Além da cúpula global da Parceria de Governo Aberto, o país recebeu vários eventos paralelos, um deles puxado pela Open Knowledge Foundation; a coordenadora de Advocacy e Pesquisa, Danielle Bello, esteve lá e conta como foi
Qual a tecnologia que queremos para nossos governos? Como usá-la para torná-los mais transparentes, em vez de serem instrumentos de maior opacidade? Foi com essas questões que comecei uma semana agitadíssima de discussões sobre a abertura de governos em Tallinn, capital da Estônia.
Não foi por acaso que o país foi escolhido como sede da 8ª edição do Global Summit da Parceria de Governo Aberto, a OGP (da sigla em inglês para Open Government Partnership), ocorrida em 6 e 7 de setembro. A Estônia é reconhecida como líder em governo digital (já há anos) e tem reformas voltadas à transparência e à colaboração com cidadãs e cidadãos destacadas pela OGP. Participei do evento, representando a Open Knowledge Brasil (OKBR), a convite da própria OGP, por sermos parte do GT da Sociedade Civil responsável por acompanhar o 6º Plano de Ação Brasileiro para Governo Aberto.

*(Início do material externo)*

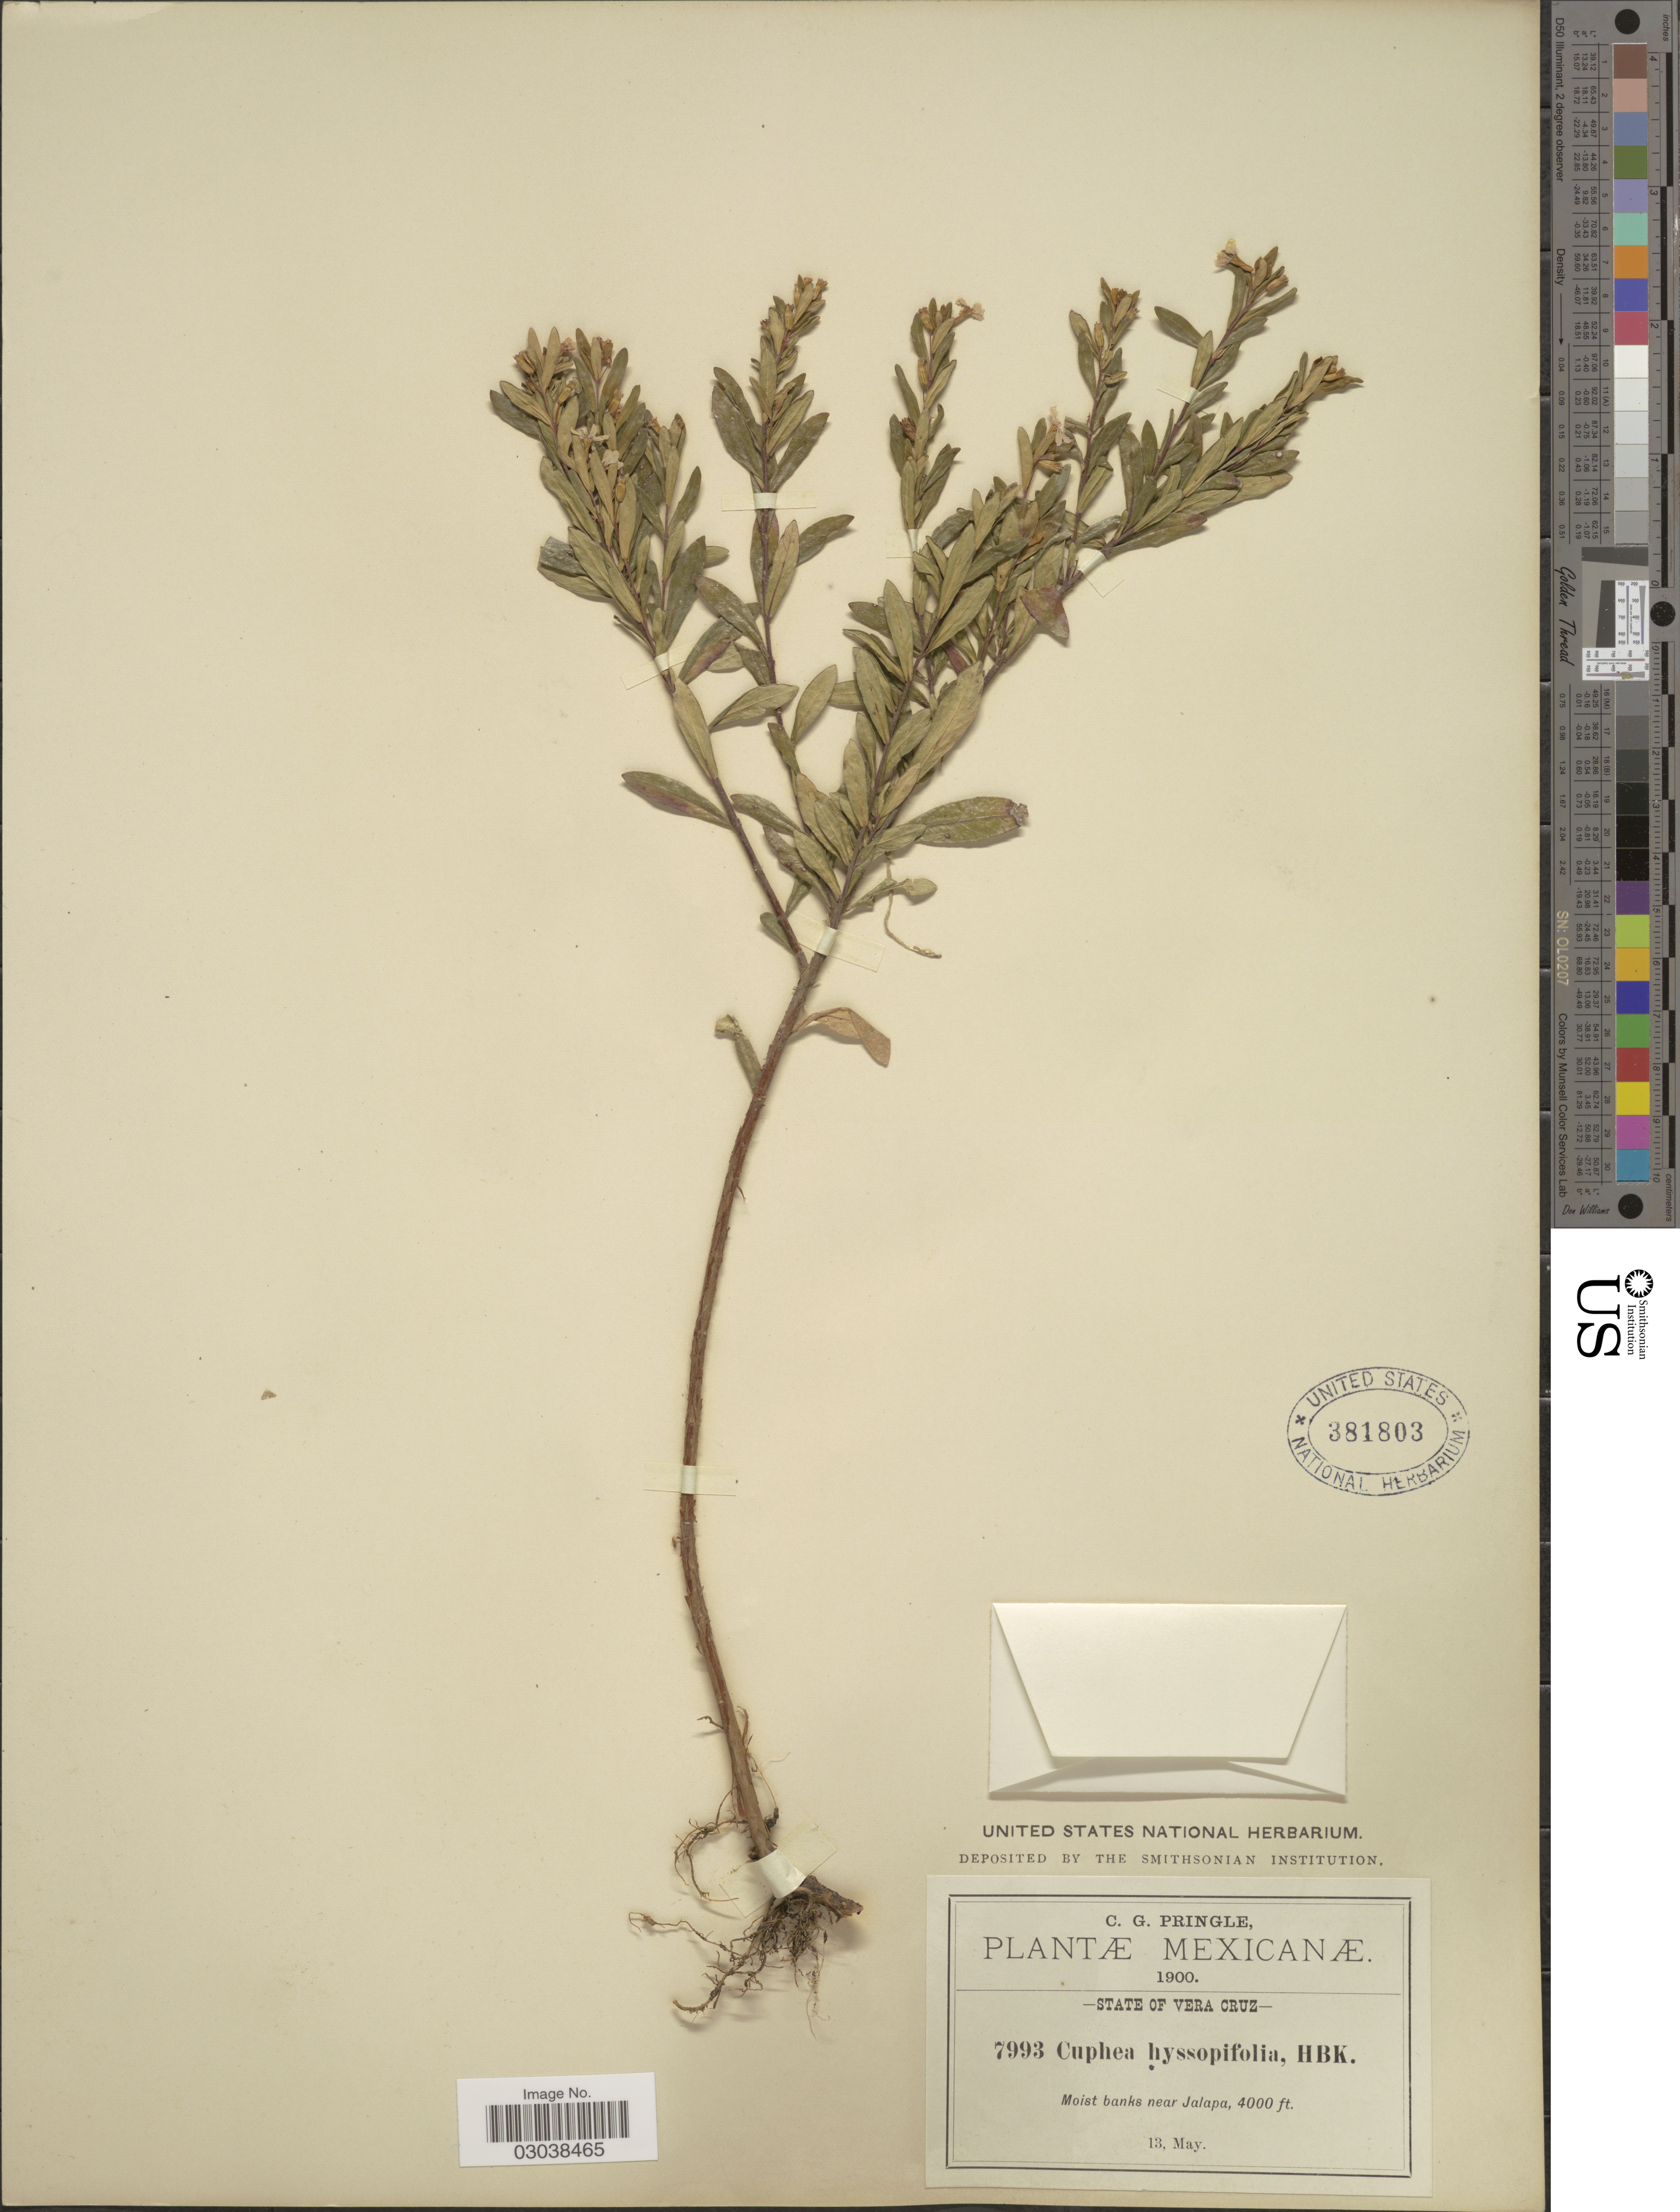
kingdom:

Em paralelo à programação intensa do Summit, uma diversidade de eventos aconteceu. O primeiro deles, e também a minha primeira parada por lá, foi um encontro realizado pela Open Knowledge Foundation (OKF), em parceria com os capítulos da Open Knowledge da Finlândia e da Estônia. Começamos com uma apresentação impactante da jornalista investigativa Stefania Maurizi, que vem trabalhando desde o início no caso WikiLeaks. Com uma panorama sobre leis de acesso à informação em vários países, ela deu uma aula de litigância estratégica a partir de pedidos de acesso. “Não há democracia quando jornalistas e cidadãos não podem saber e, às vezes, a informação é questão de vida ou morte”, disse Maurizi.
O painel seguinte, que tive a enorme responsabilidade de comentar, contou com um time de peso: além de Sara Petti e Patricio Del Boca, da OKF, estavam Natalia Carfi (Open Data Charter), Kateryna Borysenko (East Europe Foundation) e Mel Flanagan (Nook Studios). O fio condutor e também mensagem final de todo o debate em torno da importância da abertura como princípio e dos desafios colocados por novas tecnologias foi o da colaboração. Construir pontes entre diferentes atores de governos e de setores variados da sociedade, nacional e internacionalmente, é a chave para criar consciência, engajamento e as soluções necessárias.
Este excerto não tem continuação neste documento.